Consider a Belgian startup in the mobility sector launching a ride-sharing service. It needs to offer an application for passengers and an application for drivers, available on iOS and Android. With a native approach, this represents four distinct development projects.

With React Native, the company develops two applications (passenger and driver) sharing 80% of their code: API services, state management, business logic, and many UI components. Only profile-specific screens and native integrations (background geolocation for drivers, Apple Pay/Google Pay for payments) are differentiated. The Django backend, developed in parallel by Kern-IT, exposes a unified REST API. Everything is delivered in 4 months with a team of 5, where native development would have required 8 months and two separate teams.

Implementation

  1. Assess native requirements: List critical features and verify they are supported by the chosen cross-platform framework. Cases requiring native code are identified at this stage.
  2. Choose the framework: React Native if the team knows React/JavaScript, Flutter if the team is ready to adopt Dart, or PWA if needs are primarily web-based.
  3. Structure the architecture: Clearly separate shared business logic from platform-specific components.

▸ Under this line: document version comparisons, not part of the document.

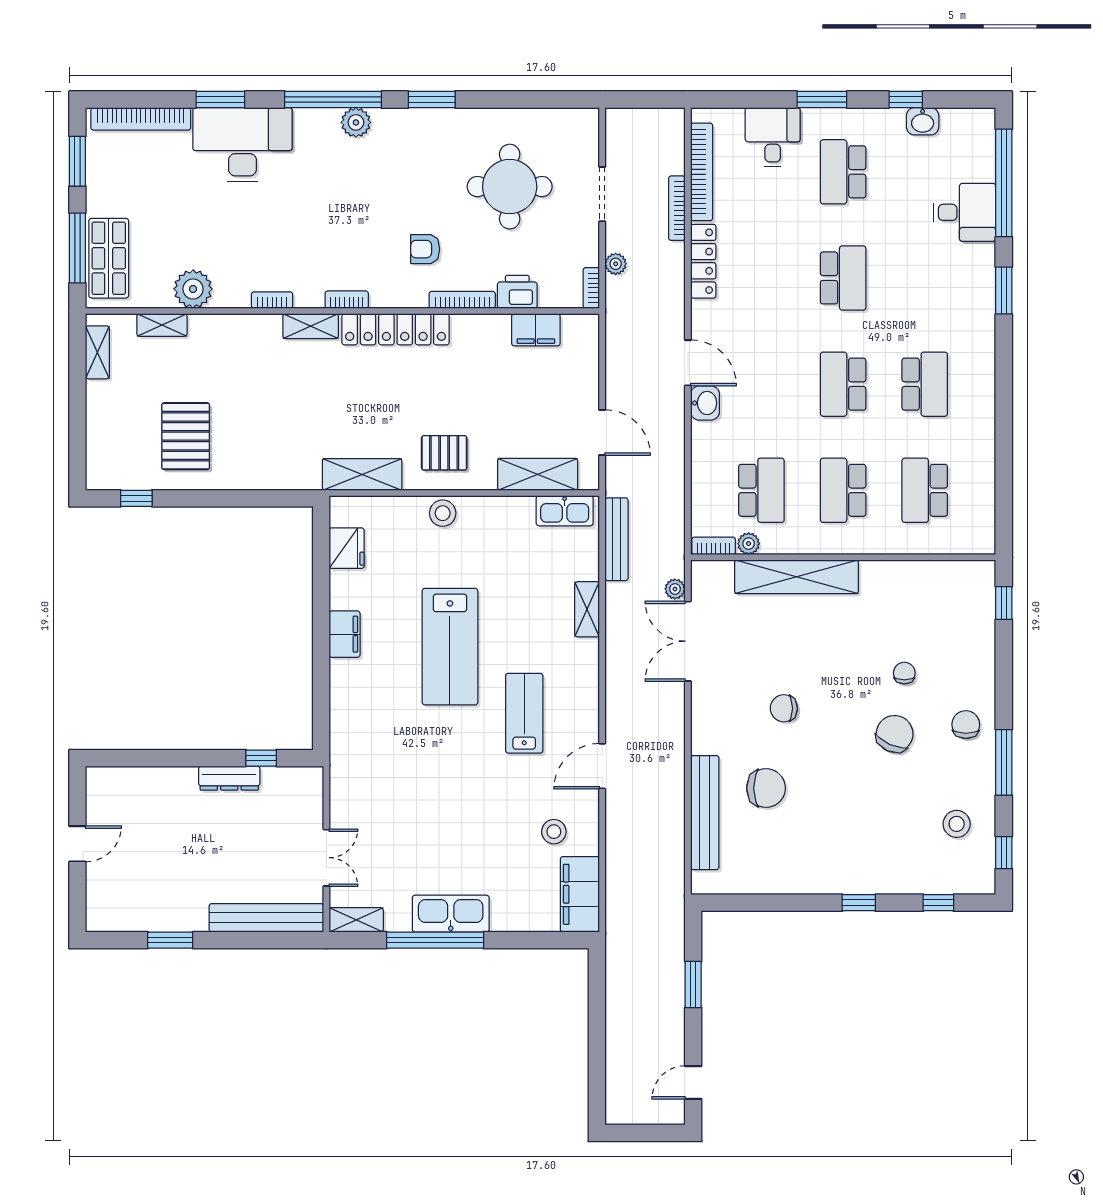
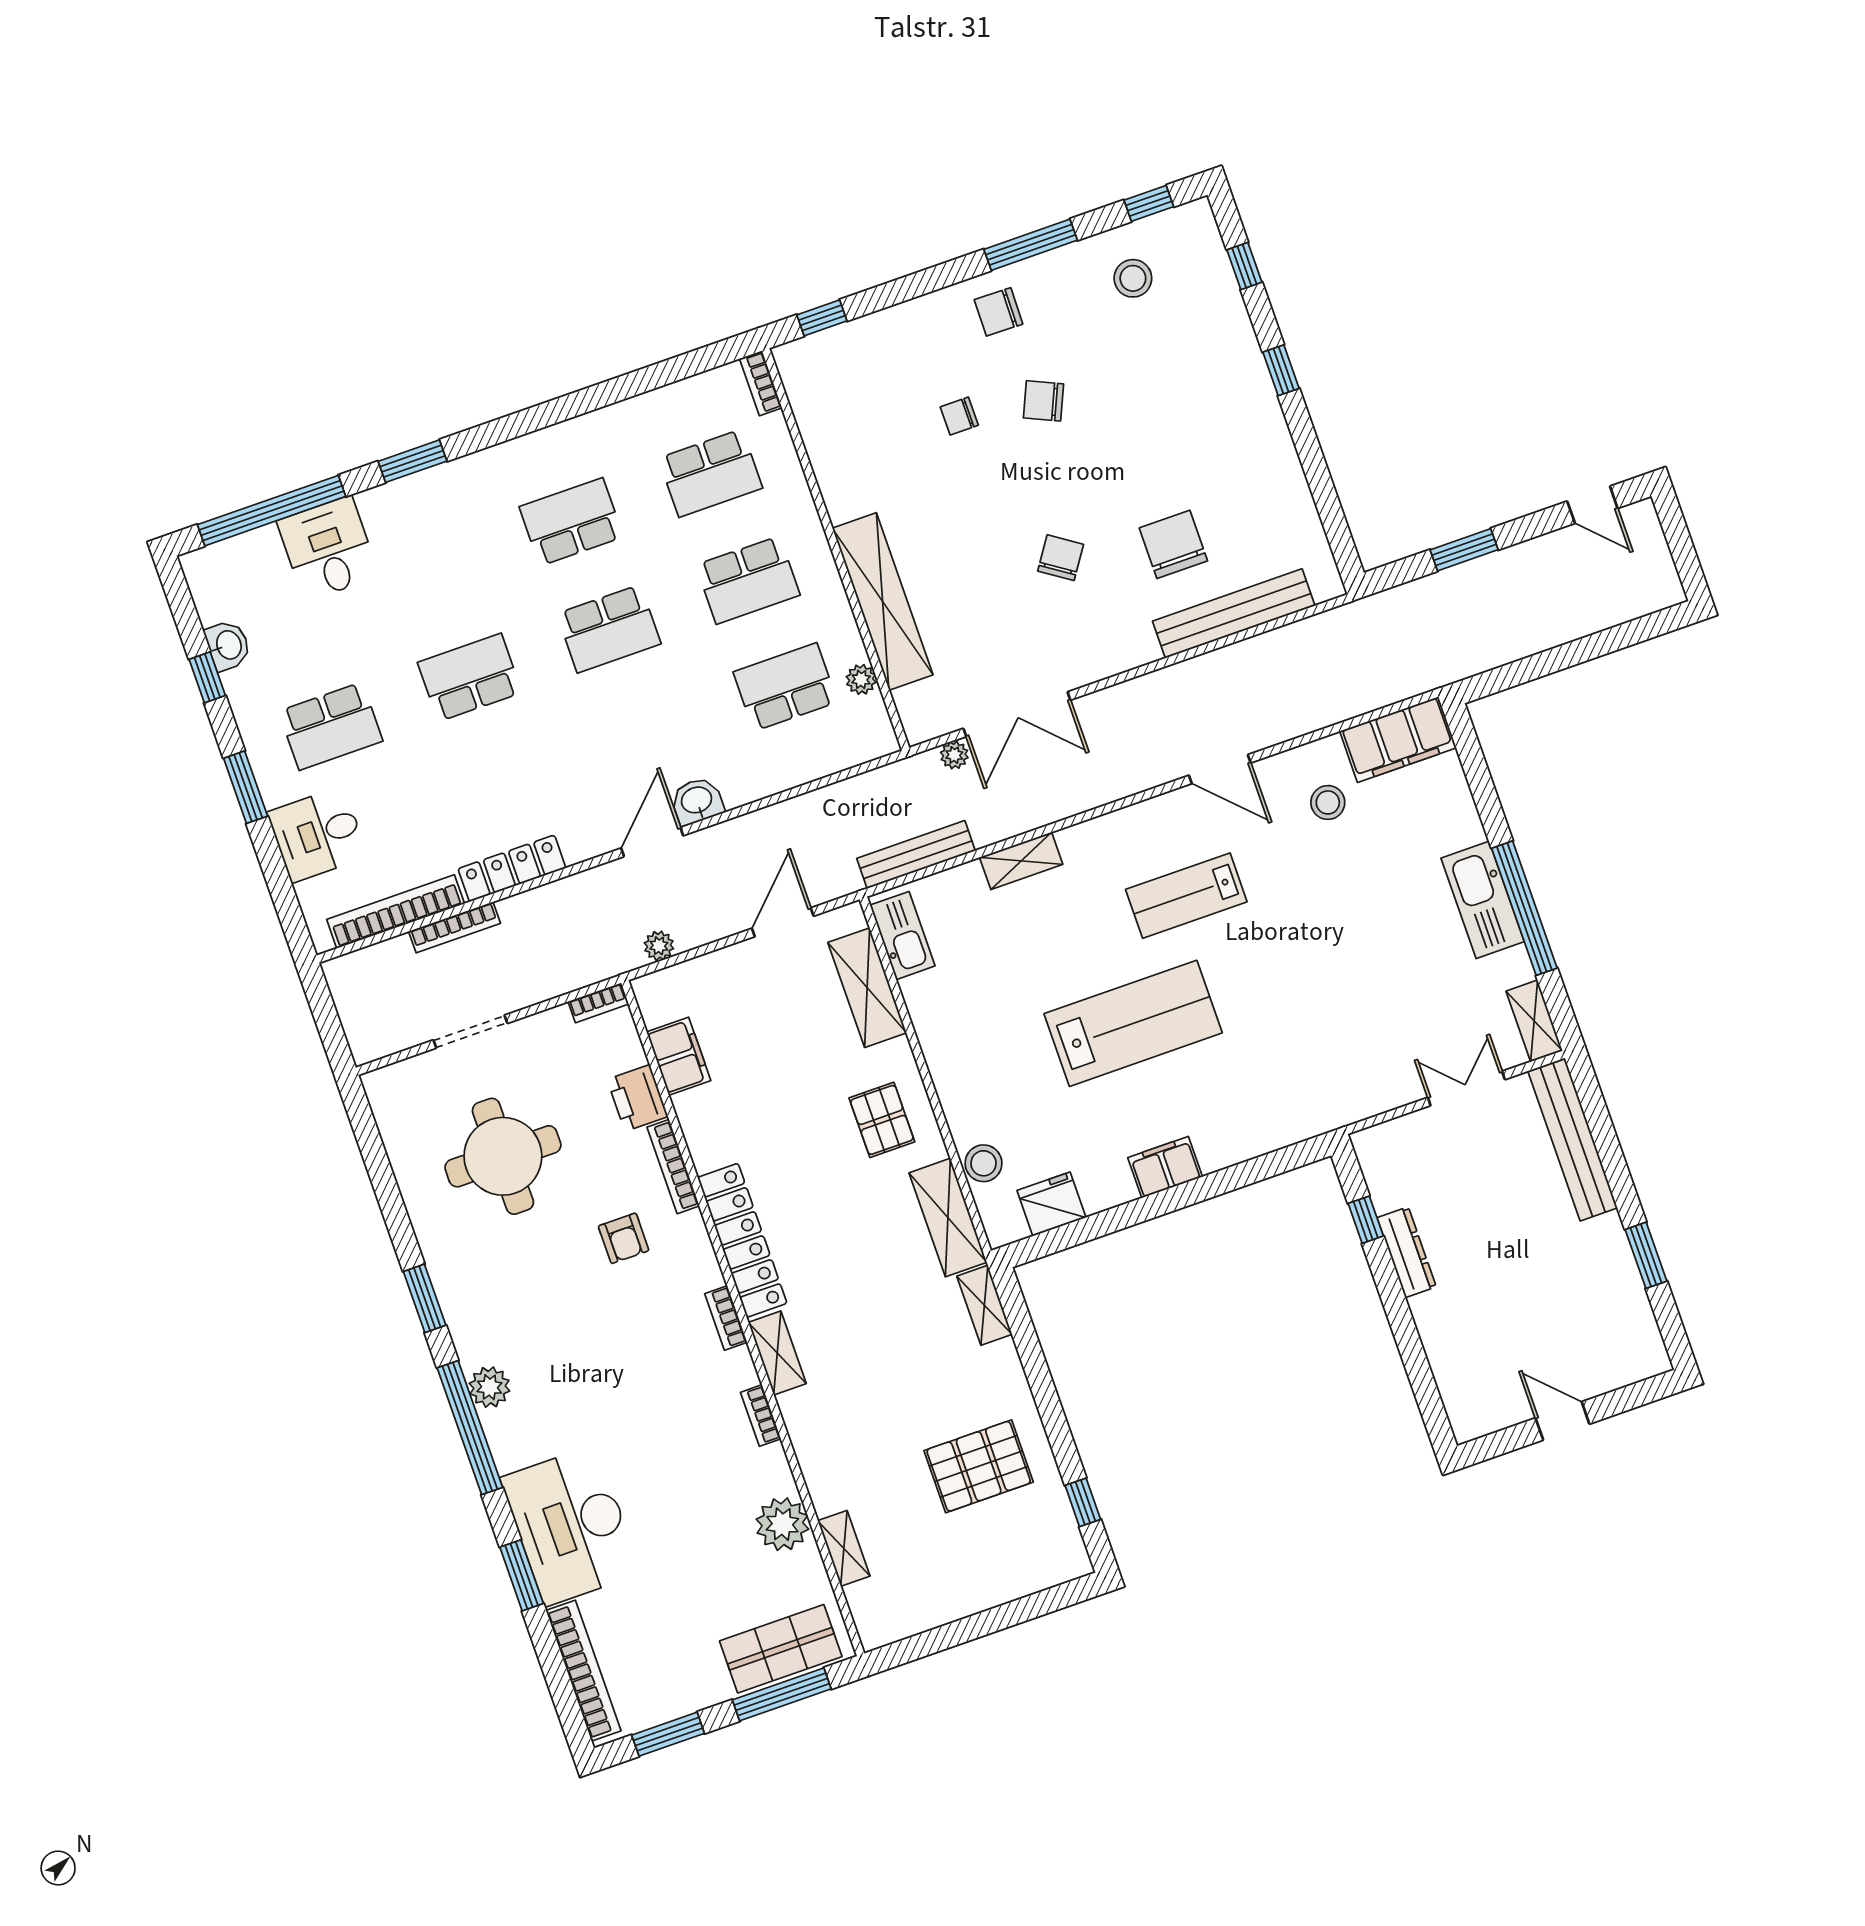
plant: (616, 264) -> (659, 946), moved
shelving: (97, 352) -> (984, 1305), moved, turned 90
stool: (443, 513) -> (983, 1163), moved
bookcase: (714, 546) -> (761, 383), moved
chair: (784, 708) -> (1061, 558), turned -146
chair: (895, 734) -> (1043, 401), width x0.73, depth x0.73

Use a modular architecture that facilitates adding native modules.
  4. Develop necessary native modules: For features not covered by community libraries, develop native modules in Swift and Kotlin.
  5. Test on both platforms: Each feature must be validated on iOS and Android. Automated end-to-end tests cover both platforms.
  6. Deploy in parallel: Configure CI/CD pipelines to build and publish simultaneously to the App Store and Google Play Store.

Associated Technologies and Tools

  • React Native: Meta's cross-platform framework, using JavaScript/TypeScript and native components.
  • Flutter: Google's cross-platform framework, using Dart and a custom rendering engine.
  • Expo: Development platform that significantly simplifies the React Native workflow.
  • TypeScript: Typed superset of JavaScript, essential for cross-platform projects of significant size.
  • Fastlane: Build and deployment automation for both mobile stores.
  • CodePush / EAS Update: Over-the-air JavaScript code updates without going through the stores, enabling rapid fixes.

Conclusion

Cross-platform development has become the default strategy for the majority of mobile application projects. Modern frameworks like React Native and Flutter have bridged the performance gap with native, while offering considerable cost and time savings. At Kern-IT, we guide our Belgian and European clients in choosing and implementing the cross-platform strategy best suited to their context. Our standard recommendation is React Native, which offers the best compromise between performance, productivity, and synergy with the React web ecosystem. Native remains relevant for specific cases requiring advanced platform integrations, but it should no longer be the default choice.

Conseil Pro

Cross-platform does not mean blindly sharing everything. The 15-20% of platform-specific code (navigation, haptics, animations) is what gives your application a native feel. Invest time in these specific details rather than forcing identical behaviour everywhere. A back button at the top-left on iOS and at the bottom on Android is what makes the difference perceived by users.